» **Tarefa 1**: Transcreva do texto sobre as emendas Pix o trecho que começa em "As emendas parlamentares são" e termina em "e transferência especial.".
» **Tarefa 2**: Dê continuidade ao texto sobre as emendas Pix a partir da última frase apresentada.

» **Trecho para leitura**:
◆ ◆ ◆ ◆ ◆ ◆ ◆
Parlamentares defendem “emenda Pix”, enquanto Congresso recorre da decisão de Flávio Dino
O presidente da comissão mista responsável por discutir e aprovar a proposta de Orçamento da União para cada ano, deputado Julio Arcoverde (PP-PI), está longe de ser o único membro dela que defende a existência das emendas parlamentares individuais de transferência especial, popularmente conhecidas como “emendas Pix”. Parte dos parlamentares integrantes do colegiado salientam, porém, que é importante haver mais transparência no uso dos recursos, como o ministro Flávio Dino, do Supremo Tribunal Federal (STF), disse em duas decisões recentes.
As emendas parlamentares são um instrumento por meio do qual os deputados federais e senadores podem influenciar na definição de como o dinheiro público será gasto. Dessa maneira, os congressistas podem financiar diretamente uma obra ou projeto em suas bases eleitorais, por exemplo. As individuais são as de autoria de um deputado ou senador ao Orçamento da União.
Estas emendas têm execução orçamentária (empenho e liquidação) e financeira (pagamento) obrigatórias, exceto nos casos de impedimento de ordem técnica, e se dividem em duas modalidades: transferência com finalidade definida e transferência especial.
Nas de transferência com finalidade definida, os recursos devem ser aplicados nas áreas de competência da União e é preciso indicar a ação orçamentária específica, ou seja, qual serviço será prestado com aquele recurso.
Já nas emendas de transferência especial, criadas em 2019, não é necessária a vinculação a projetos; o estado ou município recebe o dinheiro e decide por conta própria no que investir, e não precisa informar o governo federal sobre o destino do montante. É chamada de emenda Pix por ser uma transferência simplificada. Pela forma como funciona, porém, é menos transparente.
◆ ◆ ◆ ◆ ◆ ◆ ◆
Trecho do conjunto de dados
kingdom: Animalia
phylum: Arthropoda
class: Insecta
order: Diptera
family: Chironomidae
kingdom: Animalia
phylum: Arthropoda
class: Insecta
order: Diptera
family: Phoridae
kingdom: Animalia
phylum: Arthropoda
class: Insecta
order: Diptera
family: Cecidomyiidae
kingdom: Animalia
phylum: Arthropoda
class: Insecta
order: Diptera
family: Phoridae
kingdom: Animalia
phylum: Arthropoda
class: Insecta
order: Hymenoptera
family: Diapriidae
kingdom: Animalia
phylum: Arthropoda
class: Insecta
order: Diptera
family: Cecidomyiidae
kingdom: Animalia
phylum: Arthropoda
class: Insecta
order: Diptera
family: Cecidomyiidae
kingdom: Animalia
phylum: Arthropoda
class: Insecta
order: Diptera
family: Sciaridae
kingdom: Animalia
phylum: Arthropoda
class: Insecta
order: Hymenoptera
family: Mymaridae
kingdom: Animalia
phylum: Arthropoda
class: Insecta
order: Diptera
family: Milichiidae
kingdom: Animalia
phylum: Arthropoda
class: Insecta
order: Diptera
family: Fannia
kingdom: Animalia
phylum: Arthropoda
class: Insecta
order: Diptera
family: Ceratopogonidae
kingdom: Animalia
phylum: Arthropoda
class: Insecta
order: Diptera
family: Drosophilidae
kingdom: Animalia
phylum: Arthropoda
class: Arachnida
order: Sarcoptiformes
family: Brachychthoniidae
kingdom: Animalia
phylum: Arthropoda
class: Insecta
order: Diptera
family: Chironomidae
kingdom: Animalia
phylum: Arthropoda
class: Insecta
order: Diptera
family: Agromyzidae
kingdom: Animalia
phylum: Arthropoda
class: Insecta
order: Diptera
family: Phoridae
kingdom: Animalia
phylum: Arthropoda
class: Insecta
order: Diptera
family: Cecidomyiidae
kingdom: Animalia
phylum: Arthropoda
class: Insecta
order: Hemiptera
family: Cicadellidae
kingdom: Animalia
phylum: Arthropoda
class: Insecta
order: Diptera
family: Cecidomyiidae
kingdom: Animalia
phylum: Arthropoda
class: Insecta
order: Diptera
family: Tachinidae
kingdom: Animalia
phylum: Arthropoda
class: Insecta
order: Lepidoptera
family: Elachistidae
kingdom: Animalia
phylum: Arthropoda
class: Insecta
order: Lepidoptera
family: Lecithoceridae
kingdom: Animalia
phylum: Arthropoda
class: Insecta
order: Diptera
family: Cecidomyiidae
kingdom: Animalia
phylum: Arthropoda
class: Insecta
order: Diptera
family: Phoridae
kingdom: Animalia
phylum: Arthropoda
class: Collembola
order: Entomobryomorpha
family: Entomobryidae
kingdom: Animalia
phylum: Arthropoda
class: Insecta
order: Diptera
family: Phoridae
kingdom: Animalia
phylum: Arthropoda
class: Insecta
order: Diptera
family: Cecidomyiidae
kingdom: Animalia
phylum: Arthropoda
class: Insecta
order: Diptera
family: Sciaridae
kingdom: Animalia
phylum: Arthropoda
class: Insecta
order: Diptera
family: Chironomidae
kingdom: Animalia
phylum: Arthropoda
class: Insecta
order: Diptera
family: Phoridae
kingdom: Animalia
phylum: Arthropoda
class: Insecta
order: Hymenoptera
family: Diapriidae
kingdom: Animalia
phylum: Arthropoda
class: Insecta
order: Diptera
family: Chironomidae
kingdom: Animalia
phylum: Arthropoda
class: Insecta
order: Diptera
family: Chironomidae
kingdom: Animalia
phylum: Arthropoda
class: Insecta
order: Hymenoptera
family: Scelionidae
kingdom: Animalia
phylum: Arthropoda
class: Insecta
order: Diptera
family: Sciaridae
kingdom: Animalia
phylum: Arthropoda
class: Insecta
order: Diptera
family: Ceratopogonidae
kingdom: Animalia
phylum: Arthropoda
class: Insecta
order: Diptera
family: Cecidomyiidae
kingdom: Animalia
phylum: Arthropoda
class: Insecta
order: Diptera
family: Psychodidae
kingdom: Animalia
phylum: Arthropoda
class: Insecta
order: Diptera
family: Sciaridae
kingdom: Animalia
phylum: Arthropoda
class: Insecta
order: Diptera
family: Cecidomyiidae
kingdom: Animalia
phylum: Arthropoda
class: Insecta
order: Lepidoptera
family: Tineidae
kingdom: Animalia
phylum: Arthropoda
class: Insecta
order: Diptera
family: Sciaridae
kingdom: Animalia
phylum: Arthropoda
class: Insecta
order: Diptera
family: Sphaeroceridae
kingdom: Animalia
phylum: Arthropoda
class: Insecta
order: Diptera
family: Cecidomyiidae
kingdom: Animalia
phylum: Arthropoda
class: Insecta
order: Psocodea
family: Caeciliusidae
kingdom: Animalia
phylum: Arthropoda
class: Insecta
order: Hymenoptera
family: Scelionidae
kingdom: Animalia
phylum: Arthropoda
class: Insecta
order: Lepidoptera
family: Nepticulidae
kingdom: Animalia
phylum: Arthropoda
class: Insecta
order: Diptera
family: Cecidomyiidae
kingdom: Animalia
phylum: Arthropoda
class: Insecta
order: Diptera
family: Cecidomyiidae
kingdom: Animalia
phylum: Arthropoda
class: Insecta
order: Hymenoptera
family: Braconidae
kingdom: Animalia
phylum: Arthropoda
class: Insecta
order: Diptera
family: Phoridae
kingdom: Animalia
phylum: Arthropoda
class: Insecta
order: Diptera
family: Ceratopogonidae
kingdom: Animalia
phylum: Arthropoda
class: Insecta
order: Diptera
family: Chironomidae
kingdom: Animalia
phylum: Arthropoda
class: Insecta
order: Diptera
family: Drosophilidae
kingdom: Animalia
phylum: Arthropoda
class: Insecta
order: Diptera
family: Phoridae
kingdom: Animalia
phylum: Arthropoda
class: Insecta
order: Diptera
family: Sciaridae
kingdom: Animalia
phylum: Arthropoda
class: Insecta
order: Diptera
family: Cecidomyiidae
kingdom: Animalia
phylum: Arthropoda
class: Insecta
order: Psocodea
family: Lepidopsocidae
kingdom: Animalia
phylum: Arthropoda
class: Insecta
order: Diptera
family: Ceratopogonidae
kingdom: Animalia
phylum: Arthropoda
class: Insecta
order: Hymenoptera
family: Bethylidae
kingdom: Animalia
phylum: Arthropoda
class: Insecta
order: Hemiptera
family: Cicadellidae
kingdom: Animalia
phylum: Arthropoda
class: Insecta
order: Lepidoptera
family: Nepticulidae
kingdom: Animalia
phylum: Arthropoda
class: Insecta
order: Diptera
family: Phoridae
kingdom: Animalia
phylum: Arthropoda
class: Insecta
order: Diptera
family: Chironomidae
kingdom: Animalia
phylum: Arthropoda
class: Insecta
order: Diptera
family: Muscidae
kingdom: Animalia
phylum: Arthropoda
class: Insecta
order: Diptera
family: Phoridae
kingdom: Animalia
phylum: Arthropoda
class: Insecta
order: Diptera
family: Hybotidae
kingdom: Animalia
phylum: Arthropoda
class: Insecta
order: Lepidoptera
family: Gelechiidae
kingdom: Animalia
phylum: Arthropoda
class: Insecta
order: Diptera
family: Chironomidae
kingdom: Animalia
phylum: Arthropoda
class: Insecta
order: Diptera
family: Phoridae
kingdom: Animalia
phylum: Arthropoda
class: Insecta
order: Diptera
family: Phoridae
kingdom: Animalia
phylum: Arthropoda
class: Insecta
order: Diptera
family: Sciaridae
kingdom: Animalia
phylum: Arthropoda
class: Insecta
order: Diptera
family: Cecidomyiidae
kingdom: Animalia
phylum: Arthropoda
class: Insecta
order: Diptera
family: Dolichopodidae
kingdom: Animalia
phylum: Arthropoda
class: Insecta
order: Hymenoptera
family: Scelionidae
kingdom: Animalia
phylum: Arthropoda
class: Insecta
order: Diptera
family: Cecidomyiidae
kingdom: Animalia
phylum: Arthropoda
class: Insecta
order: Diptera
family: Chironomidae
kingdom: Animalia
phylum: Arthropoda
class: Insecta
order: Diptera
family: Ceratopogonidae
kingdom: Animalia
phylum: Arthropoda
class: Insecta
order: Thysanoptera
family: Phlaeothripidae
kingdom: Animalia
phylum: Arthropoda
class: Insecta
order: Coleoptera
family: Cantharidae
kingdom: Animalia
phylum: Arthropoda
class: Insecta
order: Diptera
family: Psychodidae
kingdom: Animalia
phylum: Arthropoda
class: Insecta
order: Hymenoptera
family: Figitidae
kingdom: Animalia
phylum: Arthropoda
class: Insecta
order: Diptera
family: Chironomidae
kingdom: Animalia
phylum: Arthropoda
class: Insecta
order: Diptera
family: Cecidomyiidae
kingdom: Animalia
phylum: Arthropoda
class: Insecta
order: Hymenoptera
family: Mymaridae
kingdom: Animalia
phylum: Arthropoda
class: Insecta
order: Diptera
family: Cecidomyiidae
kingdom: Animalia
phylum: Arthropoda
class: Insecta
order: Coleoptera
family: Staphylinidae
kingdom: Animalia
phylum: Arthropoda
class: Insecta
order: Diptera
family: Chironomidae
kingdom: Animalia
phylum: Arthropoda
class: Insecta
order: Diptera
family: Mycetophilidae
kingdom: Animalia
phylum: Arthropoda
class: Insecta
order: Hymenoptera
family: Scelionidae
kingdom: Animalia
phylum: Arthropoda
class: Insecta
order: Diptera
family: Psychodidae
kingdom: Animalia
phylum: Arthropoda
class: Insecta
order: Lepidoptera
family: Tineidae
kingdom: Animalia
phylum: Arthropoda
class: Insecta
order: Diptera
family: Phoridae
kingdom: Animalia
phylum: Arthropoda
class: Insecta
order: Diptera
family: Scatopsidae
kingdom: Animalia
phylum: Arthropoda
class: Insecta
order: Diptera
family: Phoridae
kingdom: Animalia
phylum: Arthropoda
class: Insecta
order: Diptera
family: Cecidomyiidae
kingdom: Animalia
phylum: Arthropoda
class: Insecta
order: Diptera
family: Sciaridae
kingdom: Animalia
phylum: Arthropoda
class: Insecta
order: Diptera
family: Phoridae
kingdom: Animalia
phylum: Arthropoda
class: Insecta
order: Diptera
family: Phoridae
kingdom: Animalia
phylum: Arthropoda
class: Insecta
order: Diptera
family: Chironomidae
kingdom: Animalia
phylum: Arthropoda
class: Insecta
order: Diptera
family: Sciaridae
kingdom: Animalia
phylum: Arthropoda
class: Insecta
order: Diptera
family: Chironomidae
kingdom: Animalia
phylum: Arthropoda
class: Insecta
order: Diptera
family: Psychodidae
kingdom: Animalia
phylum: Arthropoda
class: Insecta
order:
◆ ◆ ◆ ◆ ◆ ◆ ◆
» **Resposta 1**:
As emendas parlamentares são um instrumento por meio do qual os deputados federais e senadores podem influenciar na definição de como o dinheiro público será gasto. Dessa maneira, os congressistas podem financiar diretamente uma obra ou projeto em suas bases eleitorais, por exemplo. As individuais são as de autoria de um deputado ou senador ao Orçamento da União.
Estas emendas têm execução orçamentária (empenho e liquidação) e financeira (pagamento) obrigatórias, exceto nos casos de impedimento de ordem técnica, e se dividem em duas modalidades: transferência com finalidade definida e transferência especial.

» **Resposta 2**:
Entre os R$ 49,17 bilhões previstos pelo Orçamento de 2024 para emendas parlamentares, R$ 8,21 bilhões são para emendas Pix. Desse montante, até o momento, foram pagos pouco mais da metade, R$ 4,48 bilhões; os congressistas com os maiores valores pagos são os senadores
- Luiz Carlos Heinze (PP-RS), com R$ 25,74 milhões;
- Jayme Campos (União-MT), com R$ 19,87 milhões;
- Jussara Lima (PSD-PI), com R$ 19,87 milhões;
- Marcos Rogério (PL-RO), com R$ 19,87 milhões;
- Davi Alcolumbre (União-AP), com R$ 19,87 milhões;
- Hamilton Mourão (Republicanos-RS), com R$ 19,81 milhões;
- Ciro Nogueira (PP-PI), com R$ 19,76 milhões;
- Giordano (MDB-SP), com R$ 19,69 milhões;
- Eliziane Gama (PSD-MA), com R$ 19,58 milhões; e
- Fernando Farias (MDB-AL), com R$ 19,58 milhões.
Jayme Campos é o primeiro vice-presidente da Comissão Mista de Orçamento. Ciro Nogueira e Marcos Rogério, membros titulares e opositores ao governo Lula. E Hamilton Mourão, Giordano e Fernando Farias, suplentes.
Diferentes visões
Ao SBT News, o líder da oposição na Câmara dos Deputados, Filipe Barros (PL-PR), que também é membro titular da comissão e cujo valor pago em emendas Pix é de R$ 10,8 milhões, pontuou que essa modalidade “nada mais é do que uma transferência devidamente prevista em lei de recursos da União para prefeituras de todo o Brasil”.
Para o parlamentar, “o processo tem total transparência”. “A integridade já começa na indicação da emenda, indo até seu devido pagamento, com fiscalização pelo Ministério Público de cada estado, Ministério Público Federal, polícias Civil e Federal, além dos Tribunais de Contas – seja dos estados ou da União”.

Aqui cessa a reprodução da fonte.